Rename "red banner" to "crimson banner" throughout the records below and reproduce them with every other word unchanged. Omit the pictures from the answer.

Stored data entries
==========

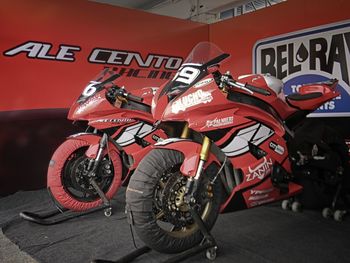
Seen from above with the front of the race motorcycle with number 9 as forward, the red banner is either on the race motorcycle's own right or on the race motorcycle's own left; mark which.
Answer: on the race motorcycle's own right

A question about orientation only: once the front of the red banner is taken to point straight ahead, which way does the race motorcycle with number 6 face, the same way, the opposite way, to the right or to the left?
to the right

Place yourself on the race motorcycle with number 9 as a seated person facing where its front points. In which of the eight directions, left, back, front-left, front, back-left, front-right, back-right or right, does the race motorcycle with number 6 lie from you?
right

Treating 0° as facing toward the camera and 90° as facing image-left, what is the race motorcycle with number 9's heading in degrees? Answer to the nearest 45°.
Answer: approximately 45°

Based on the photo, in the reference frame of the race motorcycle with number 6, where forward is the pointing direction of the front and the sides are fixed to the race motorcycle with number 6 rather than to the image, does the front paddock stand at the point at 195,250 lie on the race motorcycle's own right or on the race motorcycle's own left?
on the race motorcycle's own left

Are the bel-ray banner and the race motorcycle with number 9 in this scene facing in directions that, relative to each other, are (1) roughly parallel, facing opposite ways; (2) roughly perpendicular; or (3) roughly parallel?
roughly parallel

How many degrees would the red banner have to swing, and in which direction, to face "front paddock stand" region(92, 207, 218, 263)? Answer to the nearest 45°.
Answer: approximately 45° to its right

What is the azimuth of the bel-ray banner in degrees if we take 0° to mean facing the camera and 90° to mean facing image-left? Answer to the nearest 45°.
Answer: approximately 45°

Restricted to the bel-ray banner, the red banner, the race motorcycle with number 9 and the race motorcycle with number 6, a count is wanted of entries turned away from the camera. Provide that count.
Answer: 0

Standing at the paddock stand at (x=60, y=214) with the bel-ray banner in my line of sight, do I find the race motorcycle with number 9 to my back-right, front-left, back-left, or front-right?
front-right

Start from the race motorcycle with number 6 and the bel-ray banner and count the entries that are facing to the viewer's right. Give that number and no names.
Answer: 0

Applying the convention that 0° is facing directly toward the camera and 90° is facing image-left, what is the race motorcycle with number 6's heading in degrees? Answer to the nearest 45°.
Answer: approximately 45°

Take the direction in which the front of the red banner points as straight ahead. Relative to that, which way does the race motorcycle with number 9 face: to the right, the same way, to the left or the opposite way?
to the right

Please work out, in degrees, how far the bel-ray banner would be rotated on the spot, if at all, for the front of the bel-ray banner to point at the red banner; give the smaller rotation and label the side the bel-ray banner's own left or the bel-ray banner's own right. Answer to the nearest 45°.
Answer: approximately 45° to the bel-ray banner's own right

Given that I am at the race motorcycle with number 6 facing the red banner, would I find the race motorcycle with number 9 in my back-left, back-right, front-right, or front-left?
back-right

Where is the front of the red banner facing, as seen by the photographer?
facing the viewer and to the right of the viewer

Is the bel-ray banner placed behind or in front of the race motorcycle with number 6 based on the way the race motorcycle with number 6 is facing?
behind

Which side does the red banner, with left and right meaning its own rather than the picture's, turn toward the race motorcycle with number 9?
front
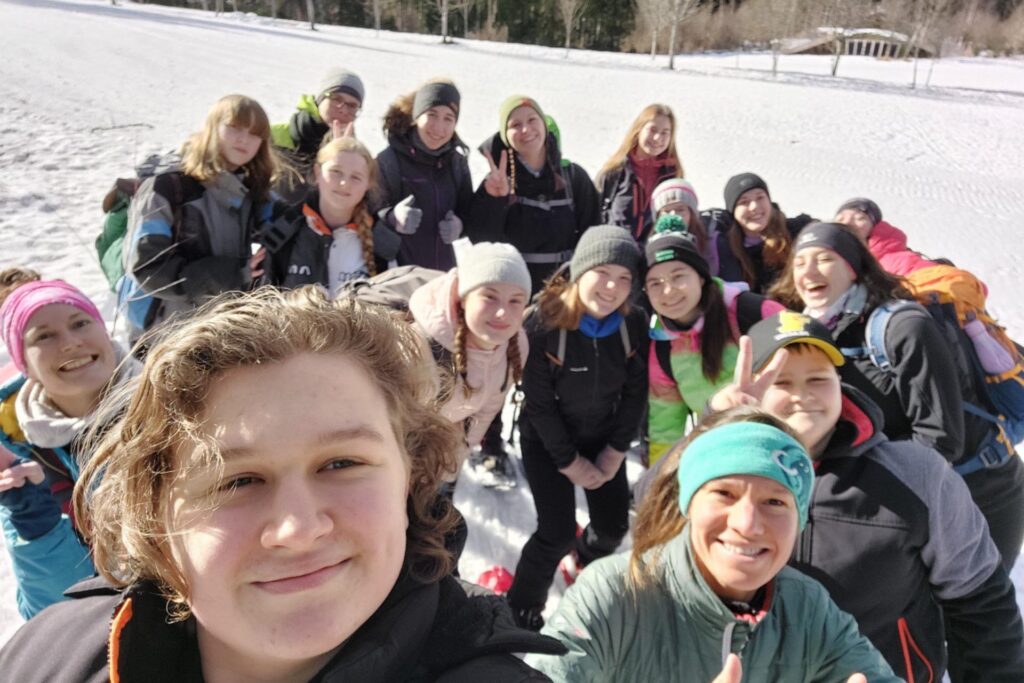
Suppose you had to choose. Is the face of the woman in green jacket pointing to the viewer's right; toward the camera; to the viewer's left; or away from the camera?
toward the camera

==========

▶ **Exercise response**
Seen from above with the front of the race motorcycle with number 9 as forward, the crimson banner is either on the race motorcycle's own right or on the race motorcycle's own left; mark which.
Answer: on the race motorcycle's own right

A question about orientation only: once the front of the crimson banner is taken to point straight ahead, which way does the race motorcycle with number 6 face, the same way, the opposite way, to the right or to the left?
to the right

Place yourself on the race motorcycle with number 9 as a seated person facing where its front points. In which of the eight directions, left, back, front-left, front, back-left, front-right, back-right or right, does the race motorcycle with number 6 lie from you?
right

Treating 0° as facing toward the camera and 90° as facing image-left, what is the race motorcycle with number 9's heading in degrees? Answer to the nearest 45°.
Answer: approximately 45°

Based on the photo, in the reference frame of the race motorcycle with number 6, where forward is the pointing direction of the front and the sides are fixed to the race motorcycle with number 6 rather than to the image, does the front paddock stand at the point at 195,250 lie on the race motorcycle's own right or on the race motorcycle's own left?
on the race motorcycle's own left

Are the bel-ray banner and the race motorcycle with number 9 in this scene facing in directions that, relative to each other, are (1) roughly parallel, facing opposite ways; (2) roughly perpendicular; or (3) roughly parallel?
roughly parallel

How many degrees would the crimson banner have to swing, and in which direction, to face "front paddock stand" region(92, 207, 218, 263)? Answer to the nearest 45°.
Answer: approximately 45° to its right

What is the azimuth of the bel-ray banner in degrees if we take 0° to mean facing the camera and 90° to mean facing image-left? Answer to the nearest 45°.
Answer: approximately 45°

Restricted to the bel-ray banner, the crimson banner, the race motorcycle with number 9 and the race motorcycle with number 6, a count is wanted of entries turned away from the camera. Provide that count.
Answer: 0

Standing at the paddock stand at (x=60, y=214) with the bel-ray banner in my line of sight, do I find the race motorcycle with number 9 to my back-right, front-left, back-left, or front-right?
front-right

Start from the race motorcycle with number 6 and the bel-ray banner and count the entries that are facing to the viewer's right. Give that number and no names.
Answer: 0

Applying the convention that 0° is facing directly toward the camera and 90° is facing image-left, what is the race motorcycle with number 6's heading in degrees? Answer to the nearest 45°.
Answer: approximately 45°

Take the direction in which the front of the crimson banner points as straight ahead. Relative to that, which way does the race motorcycle with number 9 face: to the right, the same way, to the left or the opposite way?
to the right

Please work out, in degrees, how far the bel-ray banner would be rotated on the spot, if at all, for the front of the bel-ray banner to point at the crimson banner; give the smaller rotation and label the side the bel-ray banner's own left or the bel-ray banner's own right. Answer to the nearest 45°.
Answer: approximately 45° to the bel-ray banner's own right

Given that I am at the race motorcycle with number 6 facing the crimson banner, would I find the race motorcycle with number 9 in my back-left, back-right, front-right, or front-left?
back-right

Where is the front of the crimson banner facing, as seen by the photographer?
facing the viewer and to the right of the viewer

Is the bel-ray banner placed behind or in front of the race motorcycle with number 6 based on the way the race motorcycle with number 6 is facing?
behind

Which side does the crimson banner, with left and right meaning its own rather than the picture's, turn toward the race motorcycle with number 9?
front
Suppose you had to choose. Is the face of the woman in green jacket pointing to the viewer's right; toward the camera; to the viewer's left; or away from the camera?
toward the camera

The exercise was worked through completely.